ICLR2022

Language modeling via stochastic processes

Rose E. Wang, Esin Durmus, Noah D. Goodman, Tatsunori Hashimoto

被引用 28 次

摘要

Modern language models can generate high-quality short texts. However, they often meander or are incoherent when generating longer texts. These issues arise from the next-token-only language modeling objective. Recent work in selfsupervised learning suggests that models can learn good latent representations via contrastive learning, which can be effective for discriminative tasks. Our work analyzes the application of contrastive representations for generative tasks, like long text generation. We propose one approach for leveraging constrastive representations, which we call Time Control (TC). TC first learns a contrastive representation of the target text domain, then generates text by decoding from these representations. Compared to domain-specific methods and fine-tuning GPT2 across a variety of text domains, TC performs competitively to methods specific for learning sentence representations on discourse coherence.

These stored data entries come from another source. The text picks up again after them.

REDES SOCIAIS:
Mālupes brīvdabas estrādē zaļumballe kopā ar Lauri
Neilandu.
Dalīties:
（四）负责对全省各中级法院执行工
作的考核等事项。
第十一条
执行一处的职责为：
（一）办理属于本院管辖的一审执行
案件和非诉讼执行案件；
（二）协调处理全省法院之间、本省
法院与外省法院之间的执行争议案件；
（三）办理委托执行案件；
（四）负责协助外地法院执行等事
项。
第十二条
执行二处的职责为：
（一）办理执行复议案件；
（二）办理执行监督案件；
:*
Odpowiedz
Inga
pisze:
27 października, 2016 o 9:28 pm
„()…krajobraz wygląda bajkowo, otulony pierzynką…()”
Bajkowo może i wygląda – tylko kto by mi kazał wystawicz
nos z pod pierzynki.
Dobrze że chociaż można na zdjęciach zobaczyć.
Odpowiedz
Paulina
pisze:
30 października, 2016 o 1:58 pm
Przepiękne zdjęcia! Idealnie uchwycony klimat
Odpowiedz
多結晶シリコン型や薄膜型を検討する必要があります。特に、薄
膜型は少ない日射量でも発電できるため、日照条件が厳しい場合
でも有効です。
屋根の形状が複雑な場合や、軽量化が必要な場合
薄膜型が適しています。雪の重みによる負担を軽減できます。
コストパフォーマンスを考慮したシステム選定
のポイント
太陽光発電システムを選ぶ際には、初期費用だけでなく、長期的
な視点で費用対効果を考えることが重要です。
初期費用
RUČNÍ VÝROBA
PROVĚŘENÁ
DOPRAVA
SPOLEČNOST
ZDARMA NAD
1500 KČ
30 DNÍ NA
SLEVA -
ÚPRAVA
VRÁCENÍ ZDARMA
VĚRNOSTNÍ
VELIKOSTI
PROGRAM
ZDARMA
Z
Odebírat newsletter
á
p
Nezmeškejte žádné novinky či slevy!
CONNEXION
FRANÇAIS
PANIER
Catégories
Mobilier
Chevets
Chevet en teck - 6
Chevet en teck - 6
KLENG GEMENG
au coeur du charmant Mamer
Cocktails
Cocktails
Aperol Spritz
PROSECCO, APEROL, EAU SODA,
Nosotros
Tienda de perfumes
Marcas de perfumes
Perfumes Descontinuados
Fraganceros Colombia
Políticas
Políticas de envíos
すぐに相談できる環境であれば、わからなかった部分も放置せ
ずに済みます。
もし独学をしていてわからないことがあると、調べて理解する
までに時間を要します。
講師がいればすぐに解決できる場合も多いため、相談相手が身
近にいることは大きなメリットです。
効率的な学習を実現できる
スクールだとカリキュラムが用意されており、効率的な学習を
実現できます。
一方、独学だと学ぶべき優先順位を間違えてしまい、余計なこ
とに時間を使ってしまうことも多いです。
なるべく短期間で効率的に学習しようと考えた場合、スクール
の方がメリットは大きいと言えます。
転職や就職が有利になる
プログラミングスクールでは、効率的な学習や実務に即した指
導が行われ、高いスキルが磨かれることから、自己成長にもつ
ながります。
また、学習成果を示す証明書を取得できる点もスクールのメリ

On long text generation settings, TC preserves the text structure both in terms of ordering (up to +15% better) and text length consistency (up to +90% better) 1 . 1 Please find our code at https://github.com/rosewang2008/language_modeling_via_ stochastic_processes Correction note This is a revised version of the original ICLR 2022 paper. During post-publication code review, we discovered that the original version of the code did not leverage goal-directedness during decoding. While we still find that contrastive representations lead to gains in our evaluations, this error affects other claims made in the paper on goal-directed decoding. To correct this and help improve our understanding of goal-directed decoding, this updated version of the manuscript contains results on both goal-directed and non goal-directed baselines. We detail the difference between the original work and this updated work in Appendix H.